Top of AVAILABLE DATA

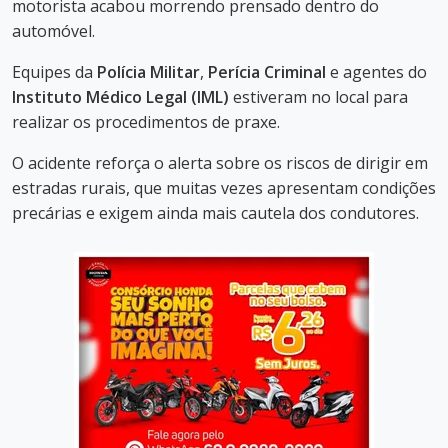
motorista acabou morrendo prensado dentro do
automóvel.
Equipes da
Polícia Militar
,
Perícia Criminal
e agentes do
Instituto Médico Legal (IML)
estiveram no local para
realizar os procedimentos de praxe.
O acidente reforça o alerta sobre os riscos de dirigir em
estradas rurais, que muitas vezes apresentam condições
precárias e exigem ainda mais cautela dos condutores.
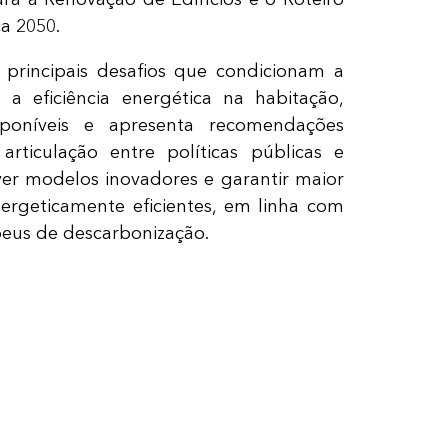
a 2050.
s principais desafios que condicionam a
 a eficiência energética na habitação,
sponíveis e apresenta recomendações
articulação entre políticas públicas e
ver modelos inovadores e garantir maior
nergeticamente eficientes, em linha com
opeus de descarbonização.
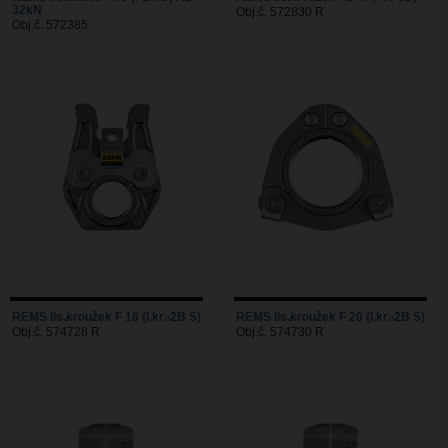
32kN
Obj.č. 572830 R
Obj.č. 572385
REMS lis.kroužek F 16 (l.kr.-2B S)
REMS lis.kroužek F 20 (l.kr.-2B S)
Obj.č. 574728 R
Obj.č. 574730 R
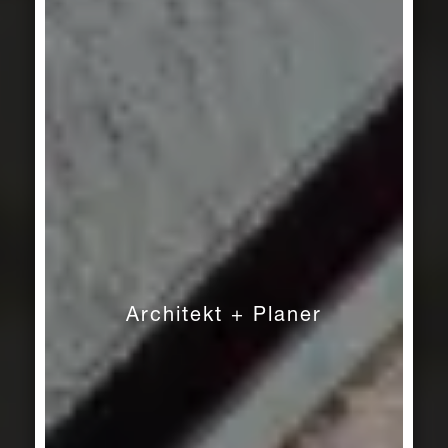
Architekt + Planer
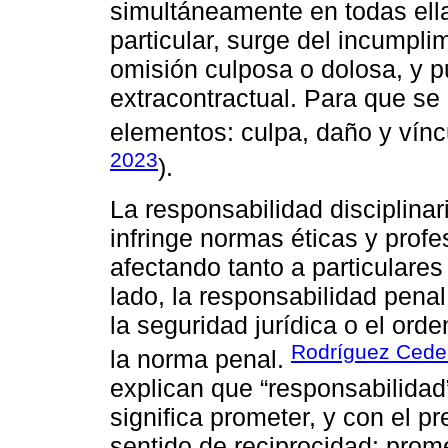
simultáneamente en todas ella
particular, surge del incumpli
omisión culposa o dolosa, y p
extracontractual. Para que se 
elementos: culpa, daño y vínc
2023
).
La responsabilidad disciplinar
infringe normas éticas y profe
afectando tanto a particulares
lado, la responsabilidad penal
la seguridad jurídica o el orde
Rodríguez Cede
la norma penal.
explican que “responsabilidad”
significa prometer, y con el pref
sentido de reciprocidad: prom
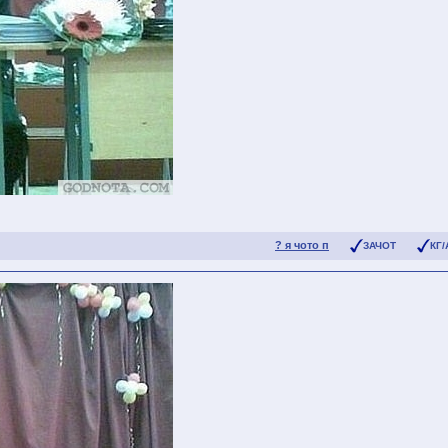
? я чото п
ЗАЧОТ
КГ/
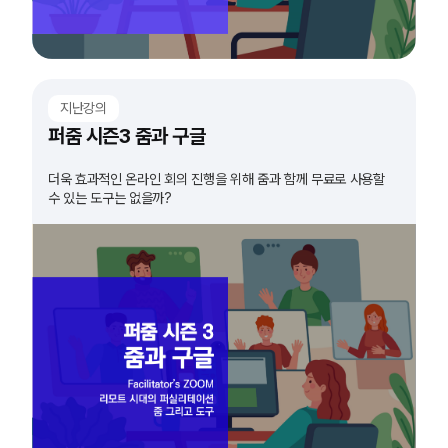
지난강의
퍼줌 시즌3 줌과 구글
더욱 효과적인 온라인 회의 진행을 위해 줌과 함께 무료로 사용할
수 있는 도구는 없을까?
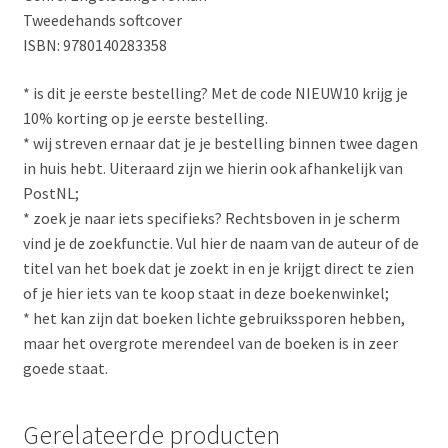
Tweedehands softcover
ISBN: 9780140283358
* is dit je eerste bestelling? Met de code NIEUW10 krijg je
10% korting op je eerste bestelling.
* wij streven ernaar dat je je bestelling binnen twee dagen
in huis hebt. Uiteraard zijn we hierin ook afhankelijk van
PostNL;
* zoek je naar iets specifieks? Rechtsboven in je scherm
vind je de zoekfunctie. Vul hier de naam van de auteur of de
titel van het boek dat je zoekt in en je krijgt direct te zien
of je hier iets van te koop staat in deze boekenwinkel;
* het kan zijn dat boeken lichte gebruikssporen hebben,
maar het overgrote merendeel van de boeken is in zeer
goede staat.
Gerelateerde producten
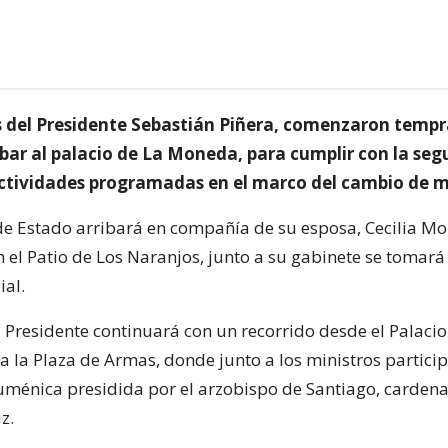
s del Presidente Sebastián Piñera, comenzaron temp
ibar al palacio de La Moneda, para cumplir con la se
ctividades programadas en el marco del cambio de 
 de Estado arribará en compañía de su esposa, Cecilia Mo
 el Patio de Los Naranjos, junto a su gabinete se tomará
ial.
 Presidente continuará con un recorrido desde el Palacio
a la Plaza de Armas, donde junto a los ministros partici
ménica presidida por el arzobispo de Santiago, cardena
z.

Bottom of AVAILABLE DATA

*WHAT YOU SHOULD DO*. Repeat every line of text in the rows above without changing anything, and leave the pictures out of your answer.

*EXERCISE OUTPUT*.
motorista acabou morrendo prensado dentro do
automóvel.
Equipes da
Polícia Militar
,
Perícia Criminal
e agentes do
Instituto Médico Legal (IML)
estiveram no local para
realizar os procedimentos de praxe.
O acidente reforça o alerta sobre os riscos de dirigir em
estradas rurais, que muitas vezes apresentam condições
precárias e exigem ainda mais cautela dos condutores.
a 2050.
s principais desafios que condicionam a
 a eficiência energética na habitação,
sponíveis e apresenta recomendações
articulação entre políticas públicas e
ver modelos inovadores e garantir maior
nergeticamente eficientes, em linha com
opeus de descarbonização.
32kN
Obj.č. 572830 R
Obj.č. 572385
REMS lis.kroužek F 16 (l.kr.-2B S)
REMS lis.kroužek F 20 (l.kr.-2B S)
Obj.č. 574728 R
Obj.č. 574730 R
Architekt + Planer
simultáneamente en todas ella
particular, surge del incumpli
omisión culposa o dolosa, y p
extracontractual. Para que se 
elementos: culpa, daño y vínc
2023
).
La responsabilidad disciplinar
infringe normas éticas y profe
afectando tanto a particulares
lado, la responsabilidad penal
la seguridad jurídica o el orde
Rodríguez Cede
la norma penal.
explican que “responsabilidad”
significa prometer, y con el pref
sentido de reciprocidad: prom
? я чото п
ЗАЧОТ
КГ/
지난강의
퍼줌 시즌3 줌과 구글
더욱 효과적인 온라인 회의 진행을 위해 줌과 함께 무료로 사용할
수 있는 도구는 없을까?
Tweedehands softcover
ISBN: 9780140283358
* is dit je eerste bestelling? Met de code NIEUW10 krijg je
10% korting op je eerste bestelling.
* wij streven ernaar dat je je bestelling binnen twee dagen
in huis hebt. Uiteraard zijn we hierin ook afhankelijk van
PostNL;
* zoek je naar iets specifieks? Rechtsboven in je scherm
vind je de zoekfunctie. Vul hier de naam van de auteur of de
titel van het boek dat je zoekt in en je krijgt direct te zien
of je hier iets van te koop staat in deze boekenwinkel;
* het kan zijn dat boeken lichte gebruikssporen hebben,
maar het overgrote merendeel van de boeken is in zeer
goede staat.
Gerelateerde producten
s del Presidente Sebastián Piñera, comenzaron temp
ibar al palacio de La Moneda, para cumplir con la se
ctividades programadas en el marco del cambio de 
 de Estado arribará en compañía de su esposa, Cecilia Mo
 el Patio de Los Naranjos, junto a su gabinete se tomará
ial.
 Presidente continuará con un recorrido desde el Palacio
a la Plaza de Armas, donde junto a los ministros partici
ménica presidida por el arzobispo de Santiago, cardena
z.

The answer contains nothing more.